A smelly robot has won the Ideal Home Show's 2012 Ideal Home Inventor award, marking 104 years of celebrating 'the home of the future' at the event.
The Olly, which is still in prototype, can produce sweet smells like strawberry or lemon when you get a Facebook mention or your partner's perfume when they message you on Facebook.
Benjamin Redford, inventor of The Olly, said at the awards ceremony: "We're probably going to create a few more web-connected objects, for example the Molly who will turn retweets into sweets so it can give you Maltesers, Skittles or any sweets you like and we're probably going to put that into production as well as the Olly in the next few months, so look out for more from Mint Digital."
The gadget beat nine other contenders for the award, including a motion sensor that can monitor the elderly living on their own, a personal "perceptual pod", a new freestanding microwave and a robot vacuum cleaner.
The "Transport" perceptual pod, is a cosy personal space producing light and sound to create a "trance-inducing field of color, music and vibration".
The inventors describe it as a 'back to the womb experience', with fluffy cloud-like cushions and a temperature-controlled waterbed. Sound vibrations from a subwoofer resonate through your body and send you into a blissful state. The all white domed space is then filled with gentle coloured light.
The Home of the Future, which has run for 104 years, has previously featured gadgets which we now take for granted.

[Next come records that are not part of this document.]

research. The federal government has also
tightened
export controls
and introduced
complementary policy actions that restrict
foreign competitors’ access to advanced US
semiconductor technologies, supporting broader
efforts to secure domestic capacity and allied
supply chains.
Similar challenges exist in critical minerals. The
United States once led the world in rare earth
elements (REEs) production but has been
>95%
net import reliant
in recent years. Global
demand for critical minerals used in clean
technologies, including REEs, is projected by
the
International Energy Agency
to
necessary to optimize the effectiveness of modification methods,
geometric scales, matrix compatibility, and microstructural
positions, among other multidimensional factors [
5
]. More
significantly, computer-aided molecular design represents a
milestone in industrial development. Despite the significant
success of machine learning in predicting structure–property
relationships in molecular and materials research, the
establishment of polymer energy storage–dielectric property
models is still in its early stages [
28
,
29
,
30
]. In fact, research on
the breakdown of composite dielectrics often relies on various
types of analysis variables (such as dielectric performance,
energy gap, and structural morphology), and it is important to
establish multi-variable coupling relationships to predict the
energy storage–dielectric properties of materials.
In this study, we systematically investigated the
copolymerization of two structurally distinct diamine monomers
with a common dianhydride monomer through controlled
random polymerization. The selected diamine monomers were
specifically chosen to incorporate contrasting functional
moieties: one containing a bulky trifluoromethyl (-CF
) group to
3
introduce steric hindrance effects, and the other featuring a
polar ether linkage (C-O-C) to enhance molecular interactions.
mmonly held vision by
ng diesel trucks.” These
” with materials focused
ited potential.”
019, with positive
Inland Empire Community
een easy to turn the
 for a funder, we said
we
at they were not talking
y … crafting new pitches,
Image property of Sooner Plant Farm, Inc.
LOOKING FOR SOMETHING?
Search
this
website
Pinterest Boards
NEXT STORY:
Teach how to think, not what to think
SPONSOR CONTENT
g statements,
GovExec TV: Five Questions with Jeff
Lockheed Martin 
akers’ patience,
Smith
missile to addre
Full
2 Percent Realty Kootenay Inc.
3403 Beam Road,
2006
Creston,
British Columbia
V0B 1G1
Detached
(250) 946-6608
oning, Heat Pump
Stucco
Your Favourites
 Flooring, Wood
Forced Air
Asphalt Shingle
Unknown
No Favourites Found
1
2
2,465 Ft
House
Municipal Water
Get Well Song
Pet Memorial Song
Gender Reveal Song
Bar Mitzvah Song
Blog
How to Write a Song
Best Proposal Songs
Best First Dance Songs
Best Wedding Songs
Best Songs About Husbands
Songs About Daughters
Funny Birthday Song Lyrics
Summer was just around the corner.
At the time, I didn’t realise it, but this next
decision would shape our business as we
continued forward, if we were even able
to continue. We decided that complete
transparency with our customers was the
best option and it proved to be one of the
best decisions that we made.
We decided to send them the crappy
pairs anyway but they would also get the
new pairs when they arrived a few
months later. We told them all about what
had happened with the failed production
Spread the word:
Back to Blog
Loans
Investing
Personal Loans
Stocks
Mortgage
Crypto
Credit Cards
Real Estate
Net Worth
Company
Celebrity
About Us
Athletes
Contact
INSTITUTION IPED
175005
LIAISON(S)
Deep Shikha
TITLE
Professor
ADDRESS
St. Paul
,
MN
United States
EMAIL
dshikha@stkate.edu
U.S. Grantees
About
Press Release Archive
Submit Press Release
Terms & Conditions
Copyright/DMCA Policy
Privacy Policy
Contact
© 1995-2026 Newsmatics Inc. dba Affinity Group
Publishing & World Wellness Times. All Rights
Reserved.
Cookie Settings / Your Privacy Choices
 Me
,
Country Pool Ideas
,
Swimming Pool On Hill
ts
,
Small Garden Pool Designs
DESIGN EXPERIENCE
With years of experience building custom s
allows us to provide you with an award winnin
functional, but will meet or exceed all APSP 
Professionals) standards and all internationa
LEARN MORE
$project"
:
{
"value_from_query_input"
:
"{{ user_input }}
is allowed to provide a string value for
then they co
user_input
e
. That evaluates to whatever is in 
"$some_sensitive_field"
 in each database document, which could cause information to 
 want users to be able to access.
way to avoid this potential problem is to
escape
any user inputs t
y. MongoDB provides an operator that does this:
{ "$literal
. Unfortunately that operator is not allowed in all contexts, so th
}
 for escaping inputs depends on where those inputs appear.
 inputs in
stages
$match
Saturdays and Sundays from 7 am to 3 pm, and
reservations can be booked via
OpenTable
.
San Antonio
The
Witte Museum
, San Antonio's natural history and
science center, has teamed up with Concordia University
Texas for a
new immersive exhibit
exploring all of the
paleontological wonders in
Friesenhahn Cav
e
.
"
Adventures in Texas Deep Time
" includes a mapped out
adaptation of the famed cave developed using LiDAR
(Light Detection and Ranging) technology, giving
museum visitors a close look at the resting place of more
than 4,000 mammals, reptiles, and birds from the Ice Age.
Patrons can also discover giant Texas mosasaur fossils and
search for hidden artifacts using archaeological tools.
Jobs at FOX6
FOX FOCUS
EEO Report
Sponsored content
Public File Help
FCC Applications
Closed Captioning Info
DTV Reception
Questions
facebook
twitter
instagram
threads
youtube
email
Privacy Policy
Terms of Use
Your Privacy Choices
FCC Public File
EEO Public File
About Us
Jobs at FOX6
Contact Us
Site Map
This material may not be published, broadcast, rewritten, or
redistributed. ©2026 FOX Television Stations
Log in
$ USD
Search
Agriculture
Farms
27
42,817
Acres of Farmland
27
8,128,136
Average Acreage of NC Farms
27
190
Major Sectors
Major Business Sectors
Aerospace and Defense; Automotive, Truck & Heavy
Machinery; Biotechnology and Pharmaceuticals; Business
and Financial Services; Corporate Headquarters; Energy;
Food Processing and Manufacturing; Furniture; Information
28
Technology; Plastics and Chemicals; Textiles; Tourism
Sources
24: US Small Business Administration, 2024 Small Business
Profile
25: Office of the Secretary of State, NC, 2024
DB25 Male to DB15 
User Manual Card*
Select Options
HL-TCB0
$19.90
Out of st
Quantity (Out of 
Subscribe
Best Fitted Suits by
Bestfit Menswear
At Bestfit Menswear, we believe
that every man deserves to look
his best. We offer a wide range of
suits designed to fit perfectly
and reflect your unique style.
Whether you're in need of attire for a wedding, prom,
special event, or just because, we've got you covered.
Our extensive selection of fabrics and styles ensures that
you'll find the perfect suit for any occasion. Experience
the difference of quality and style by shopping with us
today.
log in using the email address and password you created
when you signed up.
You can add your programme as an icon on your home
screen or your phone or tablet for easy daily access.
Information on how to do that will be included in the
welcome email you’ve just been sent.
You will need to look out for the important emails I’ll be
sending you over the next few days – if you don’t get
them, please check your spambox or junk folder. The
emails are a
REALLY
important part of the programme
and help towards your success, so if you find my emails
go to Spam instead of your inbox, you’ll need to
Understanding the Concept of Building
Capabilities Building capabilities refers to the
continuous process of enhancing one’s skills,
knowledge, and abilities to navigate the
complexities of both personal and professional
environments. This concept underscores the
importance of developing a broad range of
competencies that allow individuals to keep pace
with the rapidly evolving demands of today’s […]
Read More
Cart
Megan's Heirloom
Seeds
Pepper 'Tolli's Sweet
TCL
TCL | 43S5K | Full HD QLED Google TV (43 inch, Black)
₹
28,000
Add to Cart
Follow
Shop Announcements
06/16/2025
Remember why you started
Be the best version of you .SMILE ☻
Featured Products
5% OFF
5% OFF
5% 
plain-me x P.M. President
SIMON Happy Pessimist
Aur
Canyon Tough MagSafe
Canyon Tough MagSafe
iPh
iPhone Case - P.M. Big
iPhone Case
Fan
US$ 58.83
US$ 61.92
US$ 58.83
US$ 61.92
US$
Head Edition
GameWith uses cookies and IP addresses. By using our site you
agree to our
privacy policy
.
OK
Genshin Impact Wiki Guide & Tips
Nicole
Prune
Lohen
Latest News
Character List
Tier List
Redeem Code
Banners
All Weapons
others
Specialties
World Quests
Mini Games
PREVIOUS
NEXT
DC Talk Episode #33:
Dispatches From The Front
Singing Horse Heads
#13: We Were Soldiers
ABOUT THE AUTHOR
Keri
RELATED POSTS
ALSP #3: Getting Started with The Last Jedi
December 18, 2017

High tech inventions in their time, the vacuum cleaner was displayed at the 1912 fair, and in 1930 the first electric kettle was shown. In 1947 the microwave oven made its debut and in 1959 the Teasmade was introduced.
Whether we will all be taking The Olly for granted in another 100 years is up for debate.
The Ideal Home Show runs from the 16 March until 1 April at London's Earls Court.